Imagine um sistema capaz de obter imagens em infravermelho de uma plantação de alface a fim de identificar quais mudas estão crescendo corretamente dentro de uma estufa. Feito isso, braços robóticos transportam as verduras selecionadas para um novo local, onde são utilizados sensores no solo para acompanhar o crescimento de cada uma. Quando a planta precisa de água, os dispositivos acionam um sistema de irrigação para regá-las apenas com a quantidade necessária. Este é apenas um exemplo dos diversos cenários do campo da chamada Agricultura 4.0, frente que visa conectar e integrar todos os procedimentos agropecuários por meio de recursos tecnológicos.

Sensores analisam umidade, temperatura e composição química
São diversos tipos de ferramentas e dispositivos que vêm sendo desenvolvidos para contribuir com essa tarefa. Os mais conhecidos são os sensores, como os que analisam umidade, temperatura e a composição química do solo. “Eles permitem que atuemos como ‘nutricionistas’ das plantas, identificando as necessidades de cada uma e a quantidade exata de água ou nutrientes de que elas precisam”, explica Felipe Bocca, doutorando da Faculdade de Engenharia Agrícola (Feagri) da Unicamp.
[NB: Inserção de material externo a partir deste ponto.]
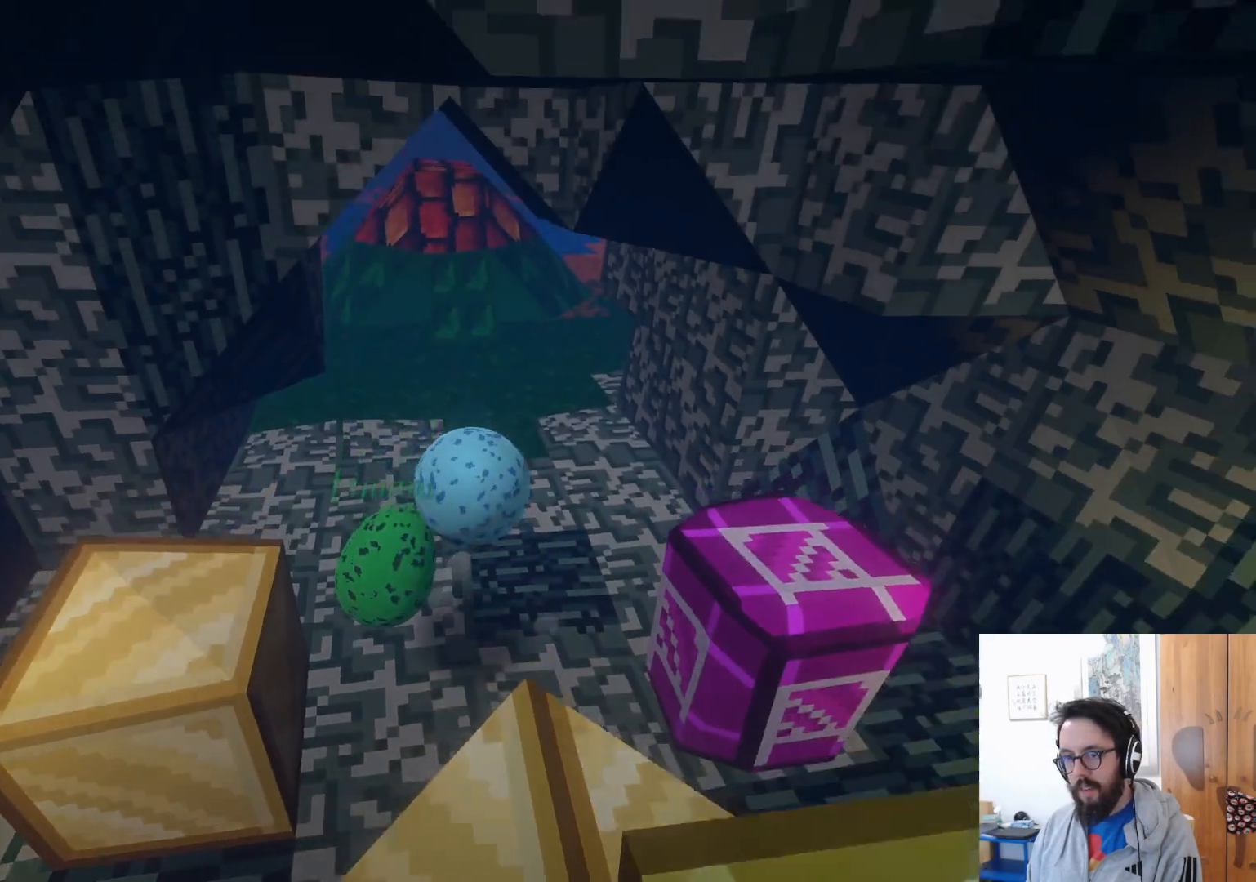
{"dt_ms": 500, "buttons": [], "left_stick": "down", "right_stick": "center", "events": [[100, "A", "up"], [467, "left_stick", "down"]]}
Todas essas informações são aferidas diversas vezes ao dia e, por meio de uma conexão com a internet, podem ser enviadas em tempo real para computadores que armazenam quantidades enormes de dados. Com o uso de softwares, inteligência artificial e técnicas de aprendizado de máquinas, é possível interpretá-los, facilitando a tomada de decisão dos produtores rurais. “Na agricultura convencional, o processo de coleta de informações é muito demorado e limitado. Já com a Agricultura 4.0, a ideia é levantar dados mais detalhados e de forma mais rápida”, ressalta o professor da Feagri Luiz Henrique Rodrigues.

 

O professor da Luiz Henrique Rodrigues, da Feagri: “Na agricultura convencional, o processo de coleta de informações é muito demorado e limitado. Já com a Agricultura 4.0, a ideia é levantar dados mais detalhados e de forma mais rápida”

De acordo com a Organização das Nações Unidas para a Alimentação e Agricultura (FAO), em 2010, pela primeira vez no mundo a população urbana ultrapassou a rural. Estima-se que, em 2050, o planeta contará com cerca de 9 bilhões de habitantes e sete em cada dez pessoas viverão nas cidades, cenário que pode comprometer a produção agrícola. “Teremos uma menor mão de obra no campo, o que torna ainda mais fundamental a automação de processos de produção e monitoramento de plantações. Por outro lado, incentivar a agricultura urbana também é importante e iniciativas como a ‘agricultura vertical’ poderão ajudar”, diz a doutoranda Monique Oliveira.

Conhecendo melhor o que cultivamos

Com o inevitável crescimento populacional das próximas décadas, as iminentes mudanças climáticas que culminarão em menos água e o compromisso de continuar preservando o meio ambiente, como aumentar a produtividade no campo para atender as demandas? A resposta, segundo os especialistas, é simples: conheça o que você planta, utilizando a tecnologia.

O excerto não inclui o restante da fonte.